Jerôme Dotou, président du comité de cogestion de la forêt de Ouèdo au sujet de la contribution des populations : « Nous avons un plan d’aménagement de la forêt classée qui nous sert de boussole dans nos activité »

La forêt classée de Ouèdo est cogérée avec les populations qui y jouent l’essentiel des activités d’exploitation de la forêt. Elles sont 500 personnes directement impliquées à travers le comité inter-villageois de cogestion. C’est avec cette organisation que les modalités de leur gain sont définies et gérées. On découvre l’implication des populations dans la gestion de la forêt classée avec Jerôme Dotou, président du Comité.


Comment les populations sont impliquées dans l’exploitation de la forêt classée de Ouèdo ?

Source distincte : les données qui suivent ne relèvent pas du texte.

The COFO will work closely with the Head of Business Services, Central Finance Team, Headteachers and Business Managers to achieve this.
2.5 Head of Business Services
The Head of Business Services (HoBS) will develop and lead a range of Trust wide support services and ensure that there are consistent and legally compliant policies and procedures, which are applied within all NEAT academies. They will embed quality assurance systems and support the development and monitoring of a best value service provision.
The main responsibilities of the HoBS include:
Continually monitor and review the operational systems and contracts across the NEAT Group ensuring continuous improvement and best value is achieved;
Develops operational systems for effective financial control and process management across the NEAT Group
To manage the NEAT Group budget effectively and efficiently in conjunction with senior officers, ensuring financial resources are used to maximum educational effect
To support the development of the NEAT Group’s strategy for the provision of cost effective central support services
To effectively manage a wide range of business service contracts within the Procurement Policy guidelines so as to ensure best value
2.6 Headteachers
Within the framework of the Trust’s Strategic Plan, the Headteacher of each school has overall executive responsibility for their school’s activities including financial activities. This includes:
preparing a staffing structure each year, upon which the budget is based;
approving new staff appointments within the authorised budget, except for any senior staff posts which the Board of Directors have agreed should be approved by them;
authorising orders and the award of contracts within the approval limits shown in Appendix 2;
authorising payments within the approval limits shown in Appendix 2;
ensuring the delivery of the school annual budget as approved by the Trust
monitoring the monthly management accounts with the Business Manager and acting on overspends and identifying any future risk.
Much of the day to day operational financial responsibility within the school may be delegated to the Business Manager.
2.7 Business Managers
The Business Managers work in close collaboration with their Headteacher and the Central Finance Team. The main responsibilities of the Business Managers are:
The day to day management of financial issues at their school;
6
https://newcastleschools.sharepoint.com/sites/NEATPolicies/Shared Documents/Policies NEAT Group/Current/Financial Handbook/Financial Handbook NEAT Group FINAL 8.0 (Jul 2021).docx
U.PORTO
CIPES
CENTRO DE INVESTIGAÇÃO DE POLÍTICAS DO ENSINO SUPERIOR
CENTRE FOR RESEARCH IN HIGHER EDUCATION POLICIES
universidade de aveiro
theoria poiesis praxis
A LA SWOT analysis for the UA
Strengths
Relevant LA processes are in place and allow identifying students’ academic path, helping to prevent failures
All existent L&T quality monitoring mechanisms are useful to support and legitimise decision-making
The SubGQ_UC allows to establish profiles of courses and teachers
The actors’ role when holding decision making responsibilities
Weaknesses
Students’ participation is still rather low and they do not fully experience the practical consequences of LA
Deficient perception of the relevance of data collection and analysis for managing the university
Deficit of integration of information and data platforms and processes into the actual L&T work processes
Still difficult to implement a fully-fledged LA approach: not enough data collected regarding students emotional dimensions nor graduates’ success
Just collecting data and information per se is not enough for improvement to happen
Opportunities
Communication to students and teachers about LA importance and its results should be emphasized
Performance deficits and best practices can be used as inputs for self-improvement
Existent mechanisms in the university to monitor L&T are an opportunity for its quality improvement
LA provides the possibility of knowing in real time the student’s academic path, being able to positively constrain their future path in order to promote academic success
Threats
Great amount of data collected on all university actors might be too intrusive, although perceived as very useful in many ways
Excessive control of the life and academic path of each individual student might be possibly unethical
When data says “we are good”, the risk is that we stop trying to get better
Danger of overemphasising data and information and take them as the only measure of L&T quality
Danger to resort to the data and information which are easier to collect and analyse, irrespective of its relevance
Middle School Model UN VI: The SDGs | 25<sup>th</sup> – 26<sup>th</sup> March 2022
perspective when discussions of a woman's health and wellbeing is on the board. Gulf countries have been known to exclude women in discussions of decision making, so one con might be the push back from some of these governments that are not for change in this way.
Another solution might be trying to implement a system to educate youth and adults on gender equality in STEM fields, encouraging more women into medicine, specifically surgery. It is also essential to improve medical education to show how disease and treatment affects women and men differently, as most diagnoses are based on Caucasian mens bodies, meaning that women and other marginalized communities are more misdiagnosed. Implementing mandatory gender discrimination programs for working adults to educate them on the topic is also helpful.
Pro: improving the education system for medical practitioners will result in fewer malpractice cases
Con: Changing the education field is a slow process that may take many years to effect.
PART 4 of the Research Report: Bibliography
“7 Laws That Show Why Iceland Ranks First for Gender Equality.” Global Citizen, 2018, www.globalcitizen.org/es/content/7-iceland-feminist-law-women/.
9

Nous avons un plan d’aménagement de la forêt classée élaboré par le gouvernement et mis à notre disposition. C’est ce qui nous sert de boussole dans notre travail. Au début de chaque année, c’est ce document qui nous indique ce que nous devons faire durant l’année. Ainsi, s’il y a des arbres que nous devons couper dans l’année, c’est dans le document que nous avons les renseignements. Et quand nous coupons des arbres sur un espace donné, nous en replantons aussitôt l’année d’après. Il faut attendre 7 années pour couper des arbres sur cet espace reboisé. Nous travaillons dans la forêt chaque mois et nous sommes environ 500 personnes. Ici, nous avons des acacias mais aussi des plantes à vertus médicinales. La forêt classée fait assez de bien aux populations des 8 villages de Ouèdo. Il s’agit de Kpossidjè, Atasinkomey, Adjagbo1 et 2, Alansankomey, Ouèdo Désato, Ouèdo centre et Atchokomey. Les ouvriers de cette forêt ne sont pas composés uniquement des populations de ces villages de Ouèdo mais on y compte des personnes de villages lointains comme Glo, Hêvié ou même Calavi centre.

Est-ce que vous arrivez à vivre de ce travail que vous faites dans la forêt classée ?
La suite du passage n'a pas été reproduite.